--- START ---

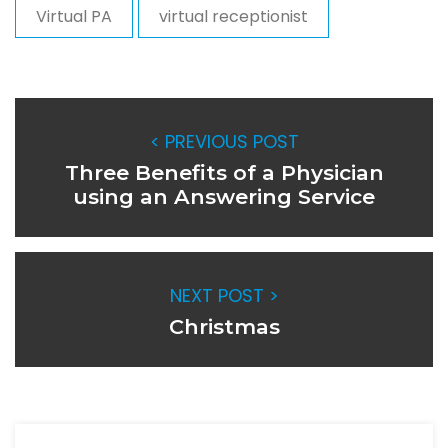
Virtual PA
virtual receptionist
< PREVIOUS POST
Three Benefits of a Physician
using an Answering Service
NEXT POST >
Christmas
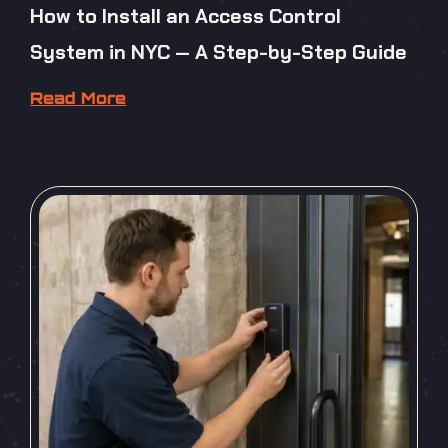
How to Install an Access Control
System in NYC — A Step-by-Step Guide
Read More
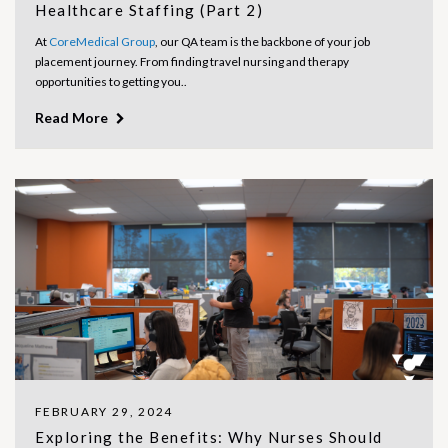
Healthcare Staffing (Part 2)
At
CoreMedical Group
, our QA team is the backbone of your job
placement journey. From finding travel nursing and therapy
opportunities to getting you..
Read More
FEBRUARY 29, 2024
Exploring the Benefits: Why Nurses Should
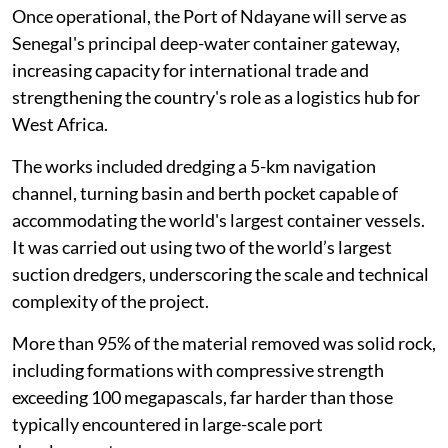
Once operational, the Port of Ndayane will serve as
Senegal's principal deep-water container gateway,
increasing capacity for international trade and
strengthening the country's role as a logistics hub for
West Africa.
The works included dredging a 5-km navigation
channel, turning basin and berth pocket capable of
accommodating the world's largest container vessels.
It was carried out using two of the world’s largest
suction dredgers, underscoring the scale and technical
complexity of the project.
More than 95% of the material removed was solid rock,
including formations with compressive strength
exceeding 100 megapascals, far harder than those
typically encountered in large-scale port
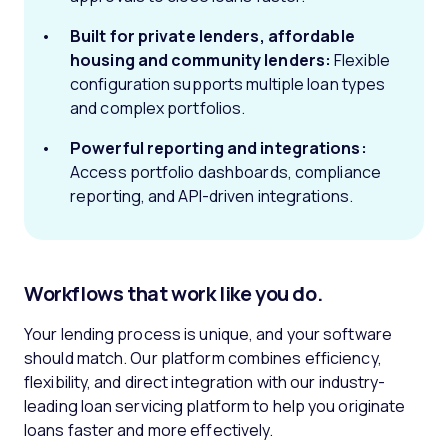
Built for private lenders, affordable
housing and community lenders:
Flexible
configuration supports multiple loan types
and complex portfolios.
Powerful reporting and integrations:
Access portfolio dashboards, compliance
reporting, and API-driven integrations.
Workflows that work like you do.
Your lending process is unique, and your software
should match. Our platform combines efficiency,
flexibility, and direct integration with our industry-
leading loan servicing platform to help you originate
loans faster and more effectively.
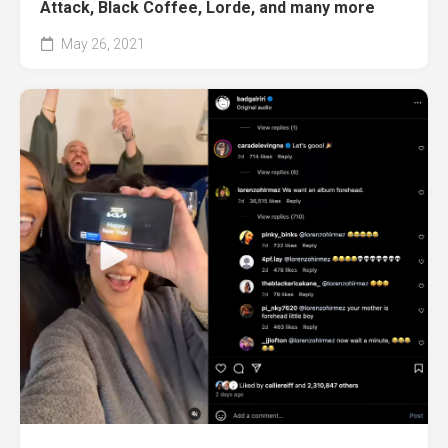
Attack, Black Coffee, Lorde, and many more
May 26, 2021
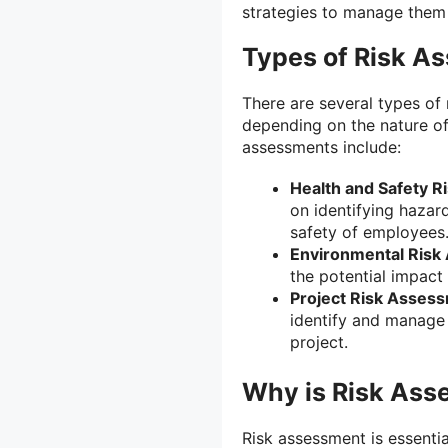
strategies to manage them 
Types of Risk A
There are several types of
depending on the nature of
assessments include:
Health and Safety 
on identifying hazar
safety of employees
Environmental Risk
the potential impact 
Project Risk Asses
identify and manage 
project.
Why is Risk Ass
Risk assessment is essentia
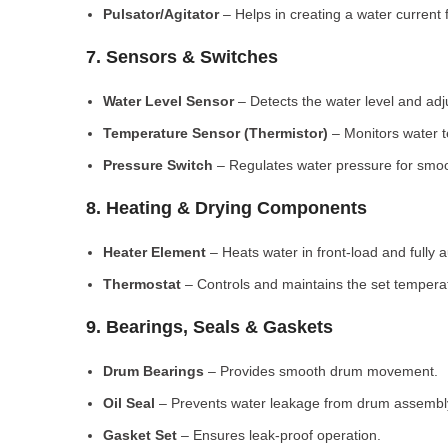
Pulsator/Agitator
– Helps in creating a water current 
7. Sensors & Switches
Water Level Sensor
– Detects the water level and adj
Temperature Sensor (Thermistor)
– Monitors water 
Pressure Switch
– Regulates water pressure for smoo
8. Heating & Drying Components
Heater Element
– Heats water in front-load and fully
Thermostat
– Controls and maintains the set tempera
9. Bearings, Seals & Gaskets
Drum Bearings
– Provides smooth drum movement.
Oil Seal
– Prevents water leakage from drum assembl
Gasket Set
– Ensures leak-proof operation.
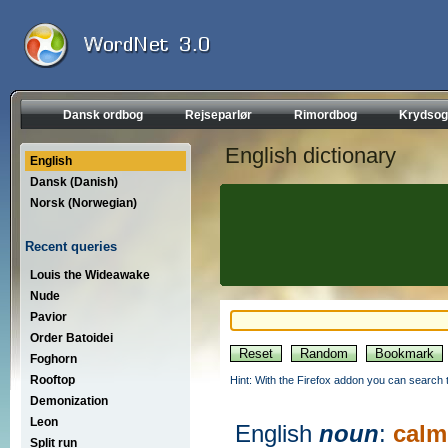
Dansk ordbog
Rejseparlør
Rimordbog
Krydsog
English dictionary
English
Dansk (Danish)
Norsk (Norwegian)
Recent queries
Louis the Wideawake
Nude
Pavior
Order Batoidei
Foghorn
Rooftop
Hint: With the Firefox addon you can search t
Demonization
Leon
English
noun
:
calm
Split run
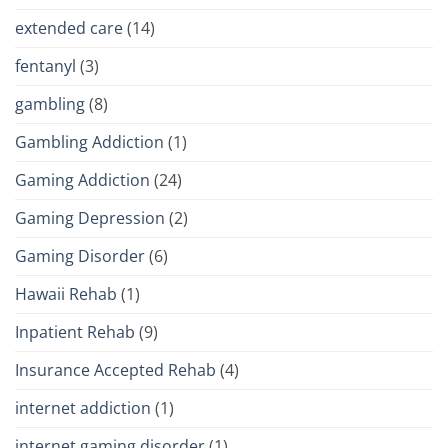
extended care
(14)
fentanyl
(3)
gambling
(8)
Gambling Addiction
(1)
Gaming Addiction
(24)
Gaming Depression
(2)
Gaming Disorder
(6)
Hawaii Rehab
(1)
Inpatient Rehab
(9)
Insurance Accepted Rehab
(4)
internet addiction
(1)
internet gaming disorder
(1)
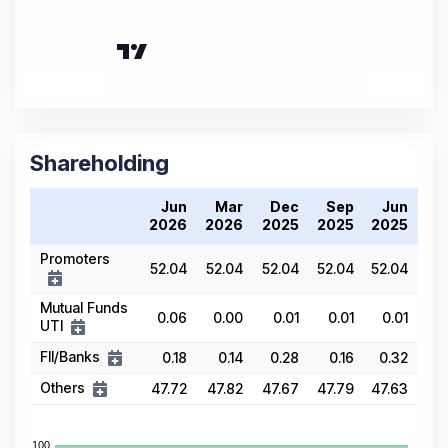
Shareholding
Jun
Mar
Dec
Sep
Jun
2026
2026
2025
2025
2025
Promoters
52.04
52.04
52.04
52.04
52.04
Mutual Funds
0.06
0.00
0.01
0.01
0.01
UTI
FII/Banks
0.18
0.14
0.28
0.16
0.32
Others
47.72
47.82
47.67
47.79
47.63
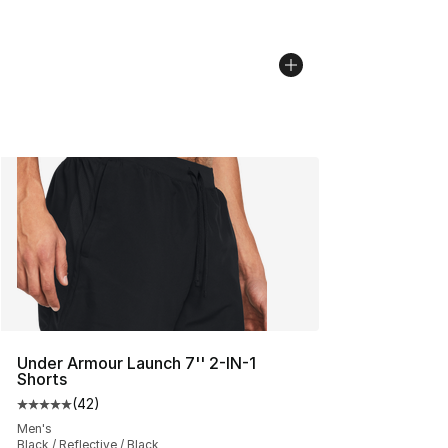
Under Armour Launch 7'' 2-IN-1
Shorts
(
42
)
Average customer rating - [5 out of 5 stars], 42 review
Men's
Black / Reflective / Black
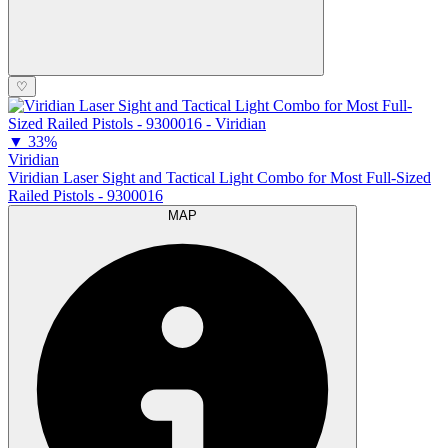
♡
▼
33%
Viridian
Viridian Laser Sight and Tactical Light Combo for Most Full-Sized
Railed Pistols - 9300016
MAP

--- END ---

INSTRUCTIONS TO FOLLOW: Reproduce every line above verbatim, leaving out the pictures.

RESULT OF THIS EXERCISE:
Virtual PA
virtual receptionist
< PREVIOUS POST
Three Benefits of a Physician
using an Answering Service
NEXT POST >
Christmas
How to Install an Access Control
System in NYC — A Step-by-Step Guide
Read More
Healthcare Staffing (Part 2)
At
CoreMedical Group
, our QA team is the backbone of your job
placement journey. From finding travel nursing and therapy
opportunities to getting you..
Read More
FEBRUARY 29, 2024
Exploring the Benefits: Why Nurses Should
Once operational, the Port of Ndayane will serve as
Senegal's principal deep-water container gateway,
increasing capacity for international trade and
strengthening the country's role as a logistics hub for
West Africa.
The works included dredging a 5-km navigation
channel, turning basin and berth pocket capable of
accommodating the world's largest container vessels.
It was carried out using two of the world’s largest
suction dredgers, underscoring the scale and technical
complexity of the project.
More than 95% of the material removed was solid rock,
including formations with compressive strength
exceeding 100 megapascals, far harder than those
typically encountered in large-scale port
Built for private lenders, affordable
housing and community lenders:
Flexible
configuration supports multiple loan types
and complex portfolios.
Powerful reporting and integrations:
Access portfolio dashboards, compliance
reporting, and API-driven integrations.
Workflows that work like you do.
Your lending process is unique, and your software
should match. Our platform combines efficiency,
flexibility, and direct integration with our industry-
leading loan servicing platform to help you originate
loans faster and more effectively.
Attack, Black Coffee, Lorde, and many more
May 26, 2021
strategies to manage them 
Types of Risk A
There are several types of
depending on the nature of
assessments include:
Health and Safety 
on identifying hazar
safety of employees
Environmental Risk
the potential impact 
Project Risk Asses
identify and manage 
project.
Why is Risk Ass
Risk assessment is essentia
Pulsator/Agitator
– Helps in creating a water current 
7. Sensors & Switches
Water Level Sensor
– Detects the water level and adj
Temperature Sensor (Thermistor)
– Monitors water 
Pressure Switch
– Regulates water pressure for smoo
8. Heating & Drying Components
Heater Element
– Heats water in front-load and fully
Thermostat
– Controls and maintains the set tempera
9. Bearings, Seals & Gaskets
Drum Bearings
– Provides smooth drum movement.
Oil Seal
– Prevents water leakage from drum assembl
Gasket Set
– Ensures leak-proof operation.
Dansk ordbog
Rejseparlør
Rimordbog
Krydsog
English dictionary
English
Dansk (Danish)
Norsk (Norwegian)
Recent queries
Louis the Wideawake
Nude
Pavior
Order Batoidei
Foghorn
Rooftop
Hint: With the Firefox addon you can search t
Demonization
Leon
English
noun
:
calm
Split run
extended care
(14)
fentanyl
(3)
gambling
(8)
Gambling Addiction
(1)
Gaming Addiction
(24)
Gaming Depression
(2)
Gaming Disorder
(6)
Hawaii Rehab
(1)
Inpatient Rehab
(9)
Insurance Accepted Rehab
(4)
internet addiction
(1)
internet gaming disorder
(1)
Shareholding
Jun
Mar
Dec
Sep
Jun
2026
2026
2025
2025
2025
Promoters
52.04
52.04
52.04
52.04
52.04
Mutual Funds
0.06
0.00
0.01
0.01
0.01
UTI
FII/Banks
0.18
0.14
0.28
0.16
0.32
Others
47.72
47.82
47.67
47.79
47.63
Under Armour Launch 7'' 2-IN-1
Shorts
(
42
)
Average customer rating - [5 out of 5 stars], 42 review
Men's
Black / Reflective / Black
♡
▼
33%
Viridian
Viridian Laser Sight and Tactical Light Combo for Most Full-Sized
Railed Pistols - 9300016
MAP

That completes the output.